Sejak 2 jam yang lalu, aku masih dalam posisi yang sama. Duduk di kursi penumpang, menoleh ke jendela sebelah kiri yang tepat di sebelahku. Antusiasku perlahan menguap. Kota yang dulu selalu ku rindukan, kini menjadi kota yang paling ingin aku hindari. Kota kelahiranmu. Kota yang pernah menjadi tempat kita melebur rasa rindu kala itu.
Setelah 2 tahun lamanya, akhirnya aku bisa berkunjung ke kota ini lagi. Kali ini hanya diriku sendiri, tanpamu.
Setiap lagu yang dimainkan secara acak sepanjang perjalanan ini, mengingatkanku padamu. Pada kita di masa lalu.
Ah, mataku mulai berkaca-kaca. Kukira aku sudah sembuh. Sepertinya, perasaan hampa dalam hatiku belum sepenuhnya mampu mengajak kompromi fikiranku untuk ikut serta mengosongkan bagiannya yang terdapat dirimu di dalamnya.
Aku tidak lagi mengharapkan apapun darimu.

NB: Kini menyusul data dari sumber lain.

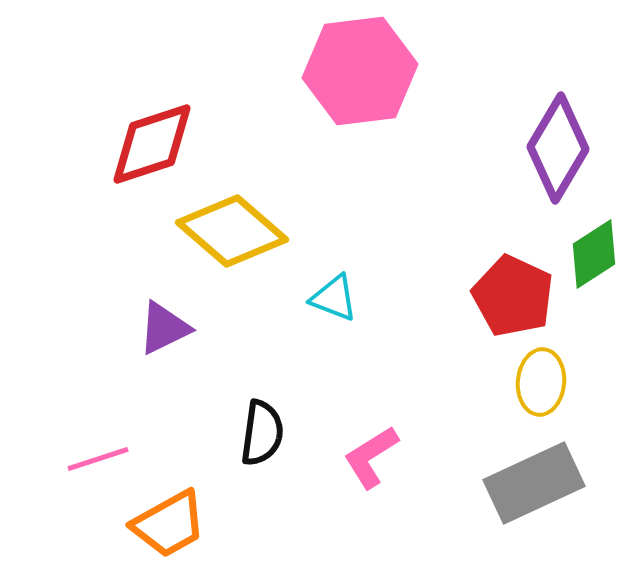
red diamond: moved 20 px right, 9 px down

Sejak hari itu, ketika akhirnya kamu benar-benar melepaskanku pergi.
Dirimu sudah diutuhkan kembali oleh orang lain. Posisi yang dulu sempat berusaha aku isi.

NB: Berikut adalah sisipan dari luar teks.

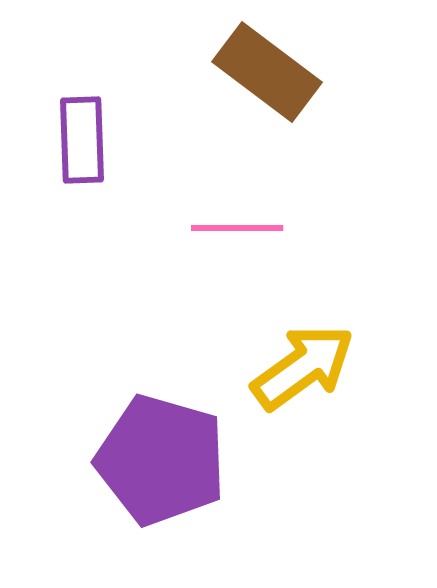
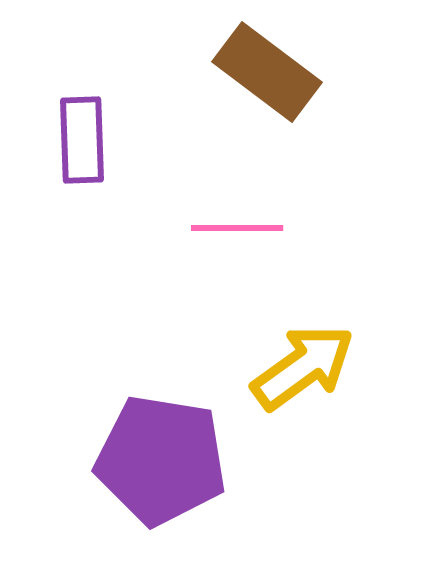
purple pentagon: rotated 7 degrees counterclockwise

Ternyata membiasakan diri tanpamu tidak membutuhkan banyak waktu seperti yang aku bayangkan. Hanya saja, isi otakku masih belum bisa ku atur. Masih ada kamu di sana. Ada kalanya aku mengingatmu dengan rasa benci, di lain waktu aku mengingatmu dengan rasa kecewa, terkadang aku mengingatmu dengan banyak kata yang sangat ingin aku sampaikan padamu.
Ajari aku, bagaimana mengesampingkan semua itu dari fikiran?

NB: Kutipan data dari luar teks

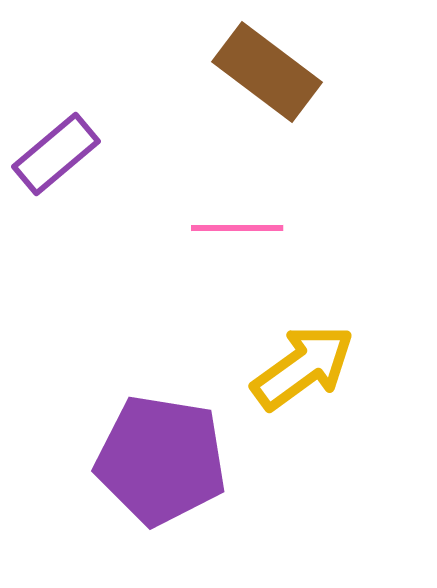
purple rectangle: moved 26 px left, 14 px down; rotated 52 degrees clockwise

Saat melewati tempat-tempat itu, aku otomatis menggelengkan kepala. Berusaha menghempaskan ingatan-ingatan itu.
Yang terjadi, semakin banyak kenangan yang berjejalan ingin ikut serta mengusikku.
Sungguh, aku kelelahan dengan semua ini.
Mobil yang aku tumpangi berhenti di sebuah rumah yang sangat familiar denganku, ingatkah kamu pernah berkunjung ke tempat ini?
Bertemu dengan sanak keluarga setelah 2 tahun lamanya, terasa menyenangkan.
Hadir wajah-wajah baru. Keponakanku bertambah jumlahnya. Sepupu yang seumuran denganku banyak yang sudah berkeluarga.
"Kapan nih?"
Dan lagi, pertanyaan yang sudah kuduga pasti akan kudengar hari ini.
"Doakan saja ya tante"
Jurus andalanku.
"Ini keponakanku, sebentar lagi giliran dia yang menikah. Kata ayahnya, dia harus wisuda dulu baru boleh menikah dengan kekasihnya. Kekasihnya dari daerah sini."
Aku otomatis melirik ibuku yang duduk tepat di sebelahku. Oh Tuhan, ada apalagi ini?
Seperti biasa, ibuku hanya diam. Tidak menimpali, tidak juga berusaha mengalihkan pembicaraan. Orang-orang sempat diam beberapa detik, aku tertunduk memandang tas hitam di depanku. Bersyukur sekali, anak-anak kecil (keponakan-keponakanku) mulai mengambil alih perhatian mereka. Tiba-tiba saja fikiranku kosong, aku kebingungan dengan situasi ini. Apa yang harus aku lakukan?